According to the ancient legend, Poseidon struck the mountains with his trident and drove them into the sea, where they took root. The archipelago, consisting of 23 larger and some 200 smaller islands, rises out of a submarine plateau which extends southeastward and eastward in an arc from Attica and Euboea to the coast of Asia Minor. All the islands are hilly; those in the north consist predominantly of Cretaceous limestones, micaceous schists, gneiss and marble, while the islands to the south consist partly of eruptive rocks. Except on Náxos there are no rivers with a perennial flow and trees are lacking because of the sharp sea winds which blow throughout the year. Characteristic of the islands are their whitewashed cube-shaped houses and their thatch-roofed windmills with their light-colored sails.

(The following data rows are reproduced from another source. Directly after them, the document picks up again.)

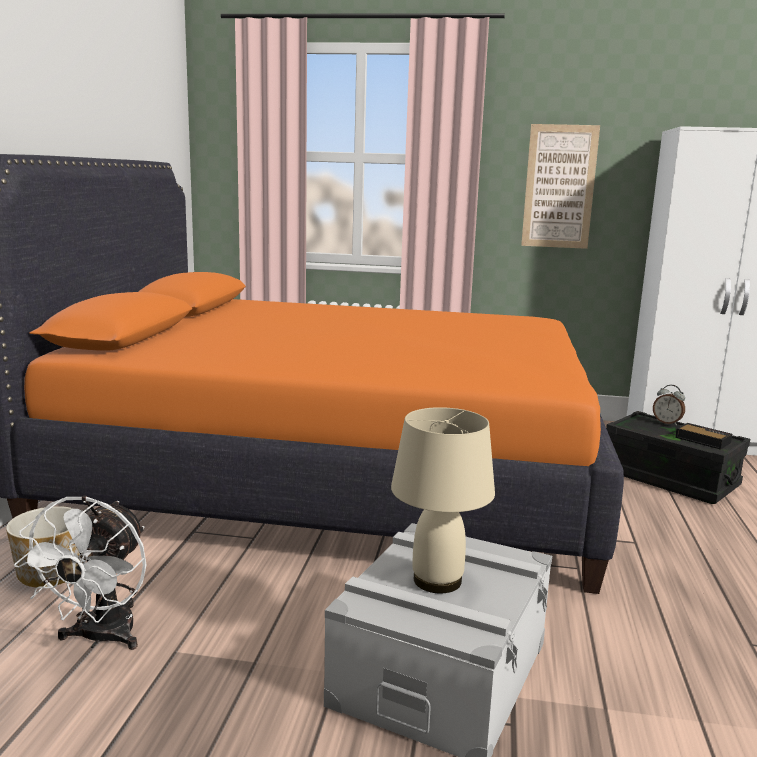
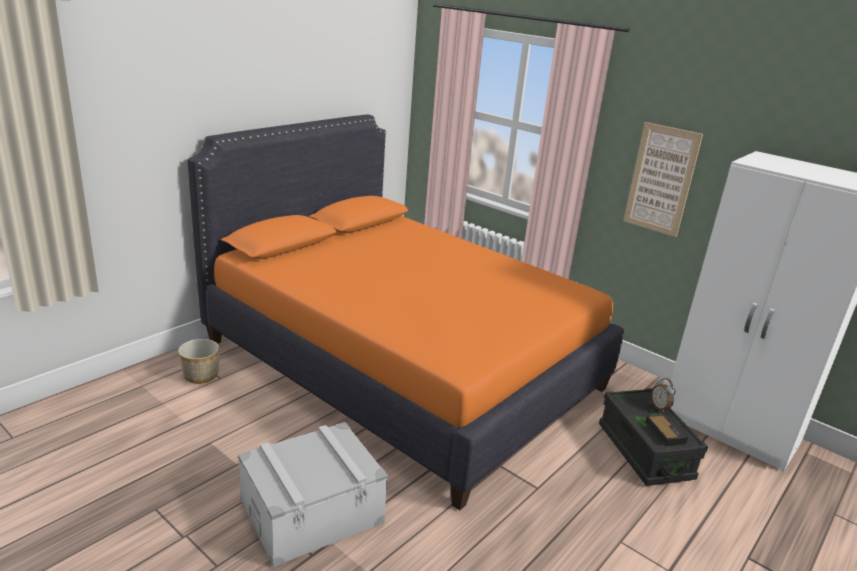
camera: 30 degrees right, 10 degrees up
white fan [14,496,146,650] -> none
beige table lamp [391,407,495,593] -> none

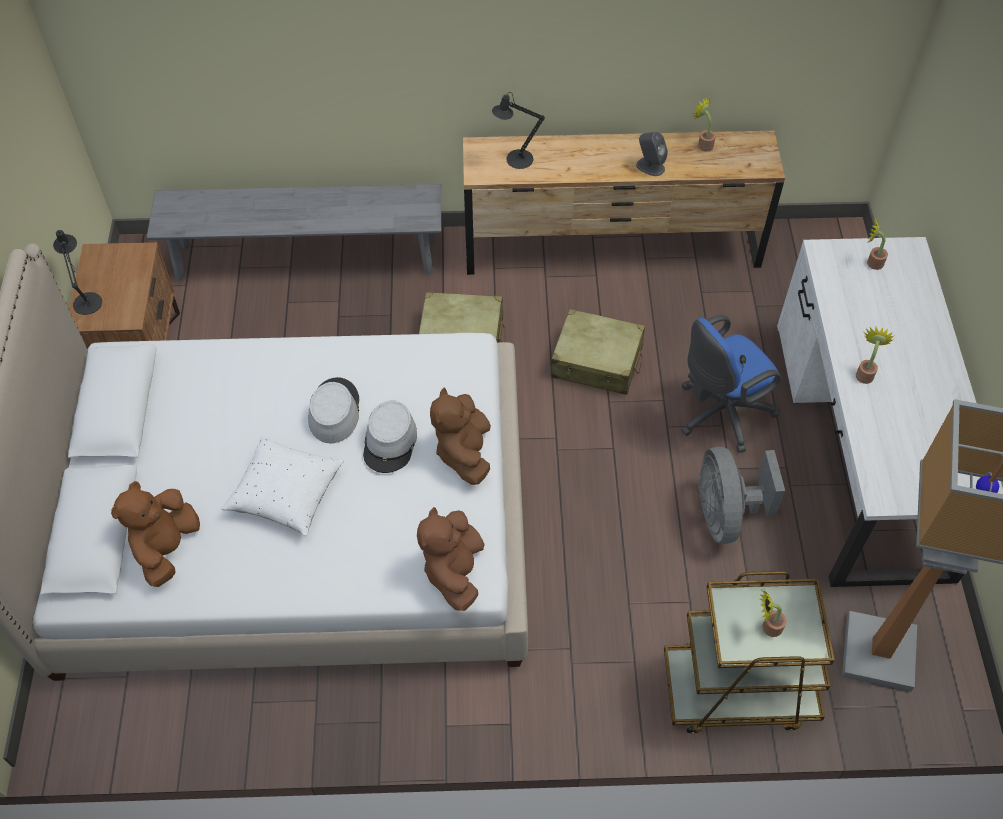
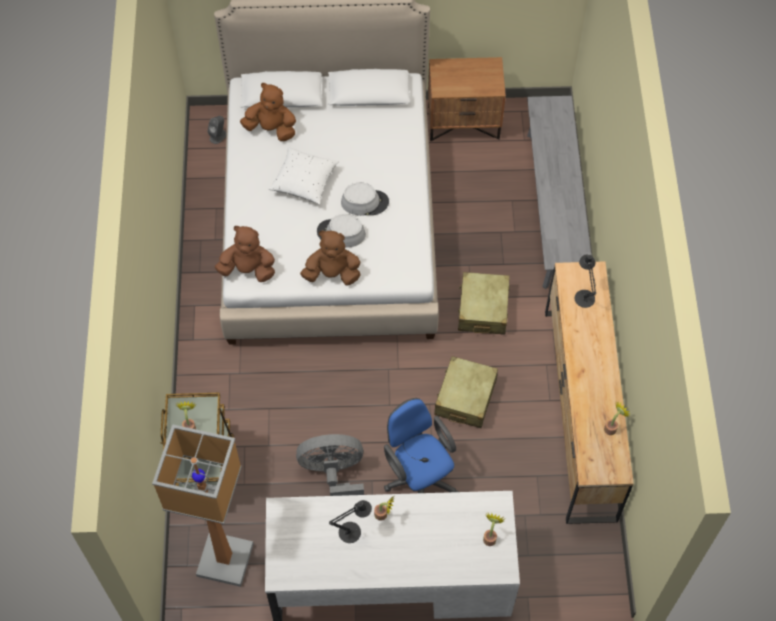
camera: 90 degrees right, 5 degrees up
black table lamp [53,230,102,315] -> black table lamp moved to [329,500,372,543]
grey speaker [636,132,668,176] -> grey speaker moved to [207,116,226,144]

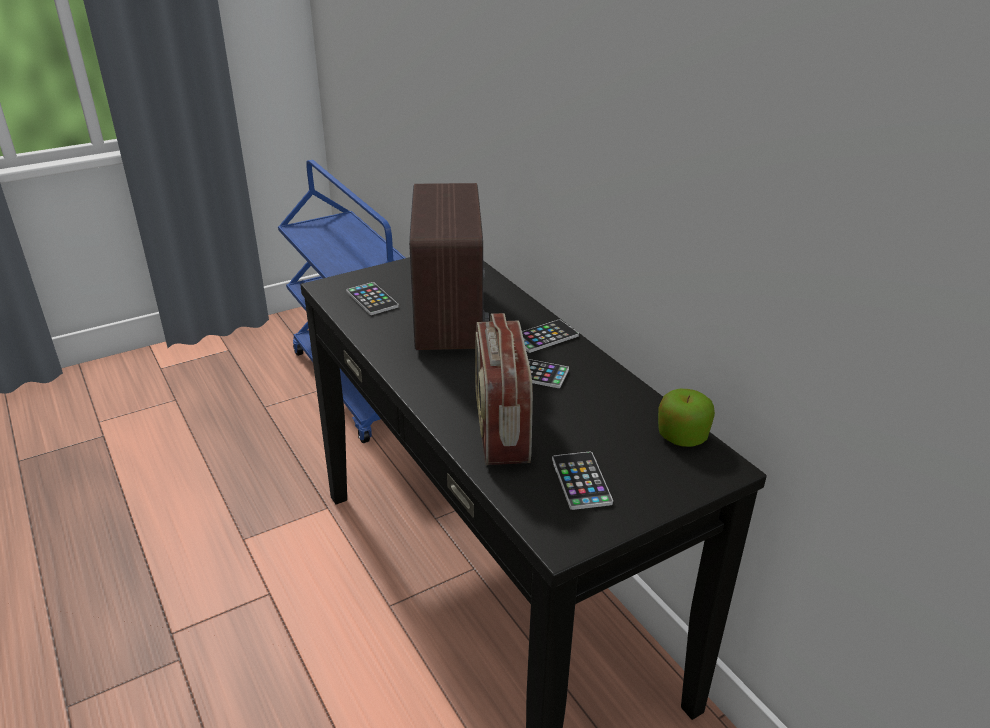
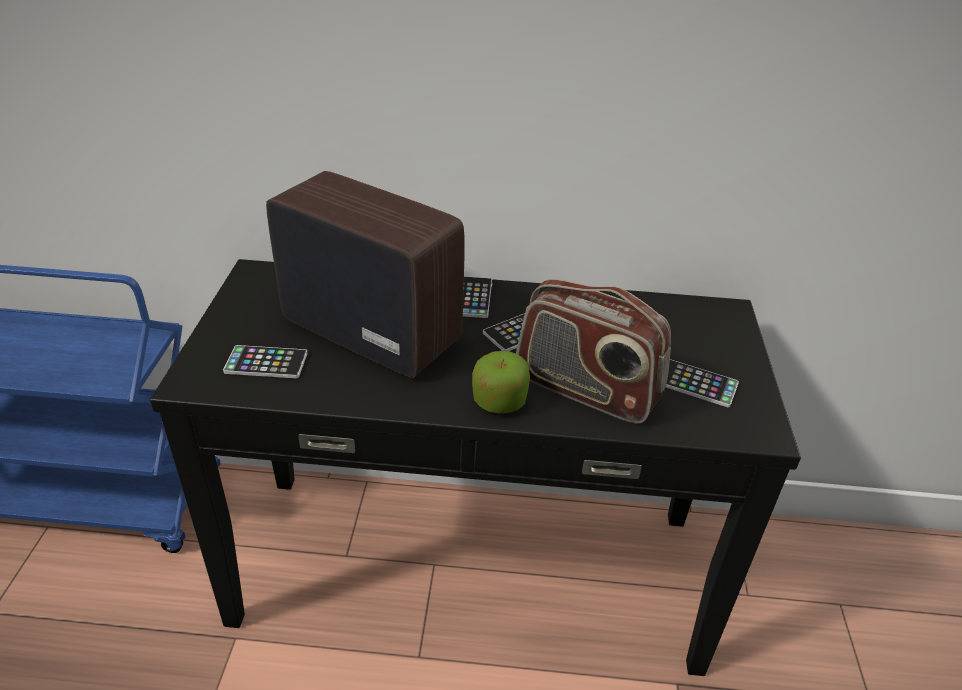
camera: 55 degrees left, 5 degrees up
apple [658,389,715,447] -> apple moved to [472,351,530,413]

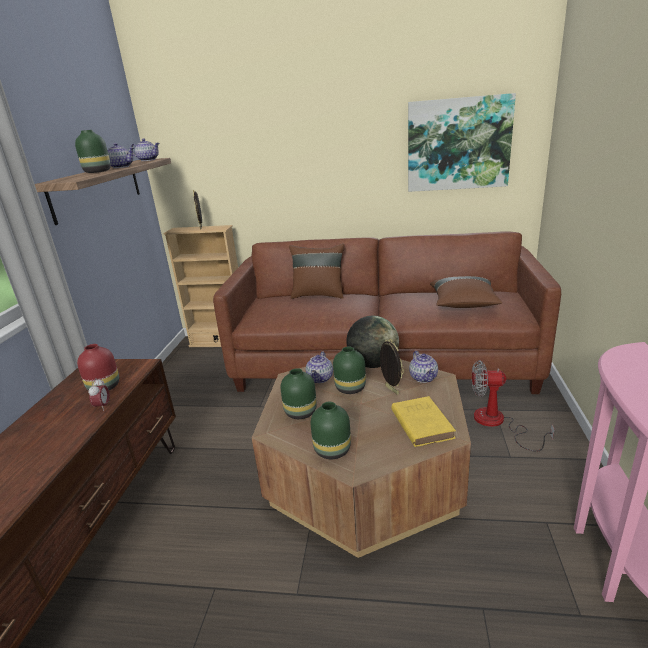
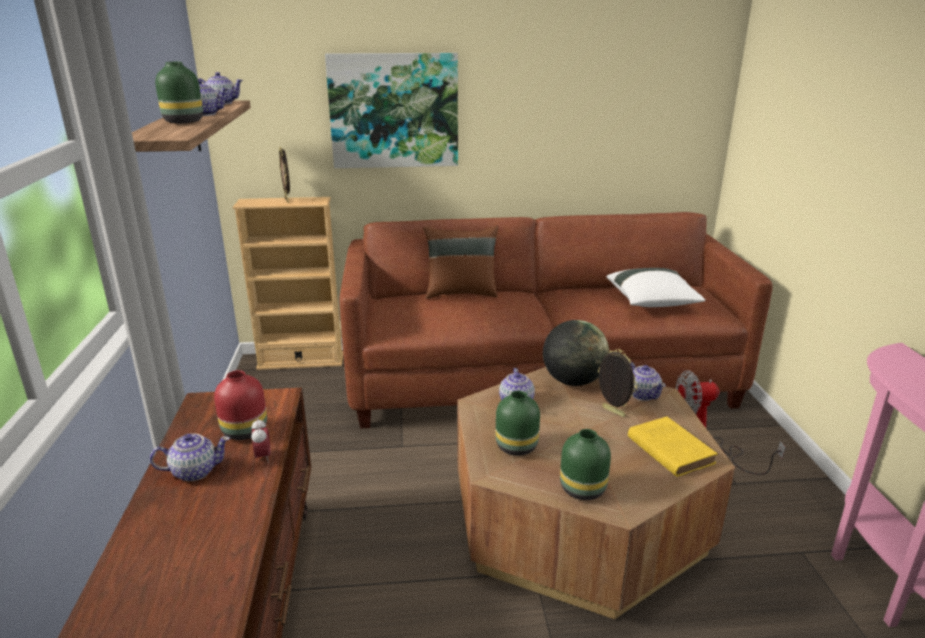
camera: 15 degrees left, 0 degrees up
green vase [333,347,366,394] -> none
picture [408,93,516,192] -> picture moved to [325,53,458,168]
brown pillow [430,276,502,308] -> white pillow [606,268,705,307]
none -> teapot [150,434,230,481]

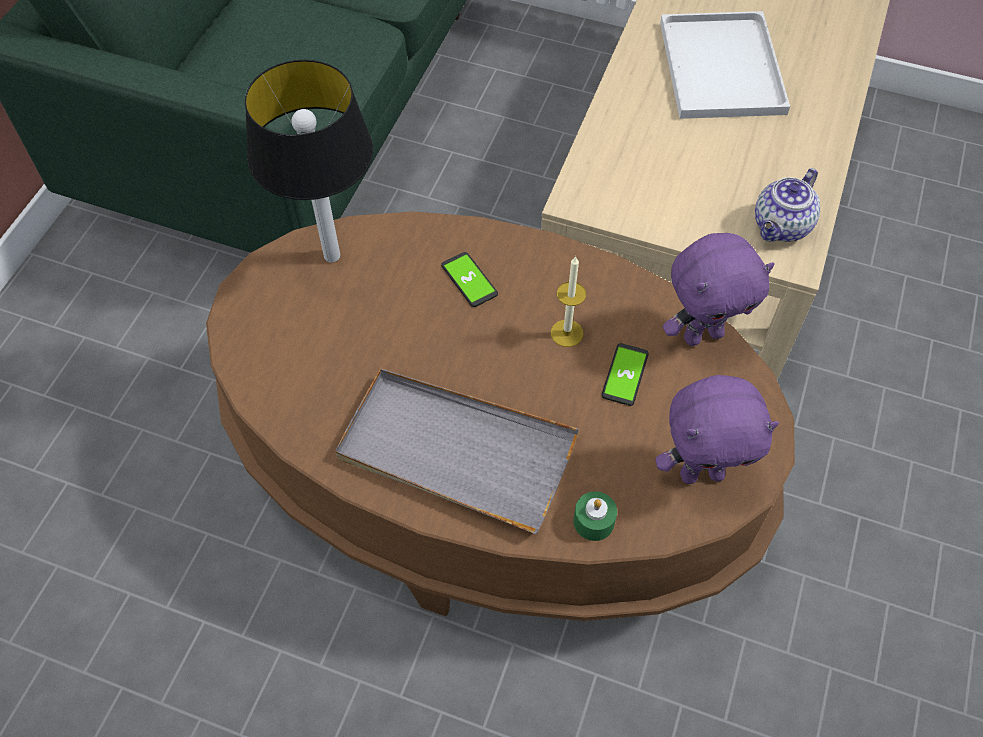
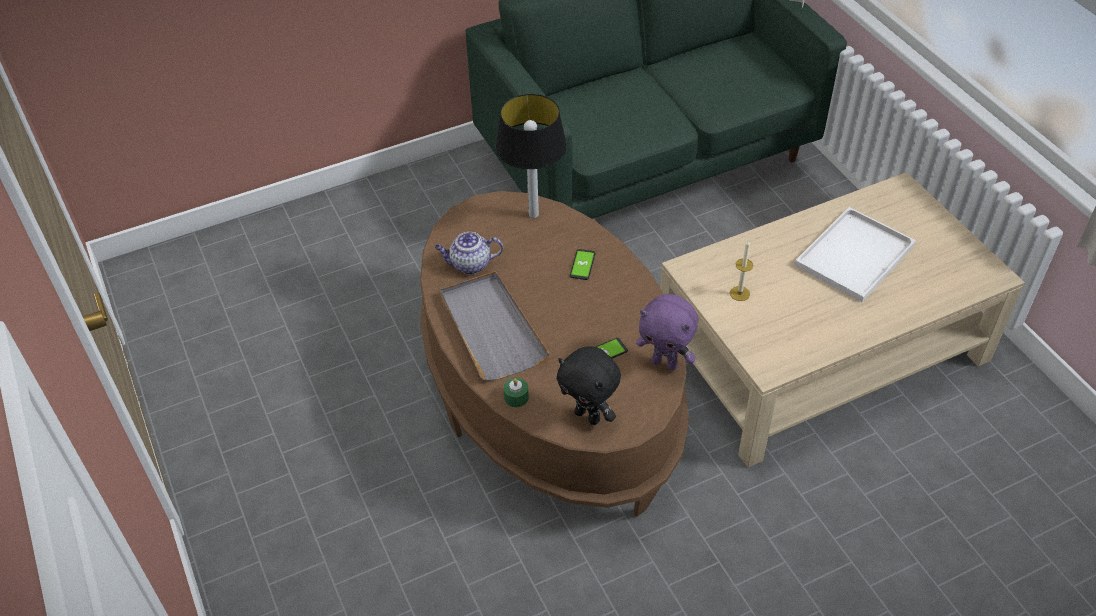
camera: 45 degrees right, 10 degrees down
candle [551,256,586,347] -> candle moved to [730,239,753,301]
purple plush toy [656,375,779,484] -> black plush toy [557,346,621,425]
teapot [755,168,820,242] -> teapot moved to [435,232,503,274]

The original inhabitants of the islands are believed to have been Carians belonging to the Cycladic culture of the early Bronze Age (2400-1200 B.C.). The "Cycladic idols" (usually female figures carved from stone) typical of that culture have been found on all the islands. In the late second millennium B.C. the indigenous inhabitants were displaced by Ionians on the northern islands and Dorians on the southern islands. Most of the Cycladic islands joined the first, and later the second, Attic maritime league. In the second half of the first millennium B.C. the islands were partly under Macedonian and partly under Ptolemaic rule. They were later occupied by Rome, and when the Roman Empire was divided in A.D. 395 they fell to the East Roman (Byzantine) Empire. During the Middle Ages there were centuries of Venetian and Frankish rule, with a flowering of art and intellectual life. Even after occupation by the Turks in 1579 the islands largely preserved their religious (predominantly Catholic) and cultural identity. They were united with Greece in 1834.
The Goulandris Museum of Cycladic Art in Athens is devoted to the very individual Cycladic culture of the fourth and third millennia B.C.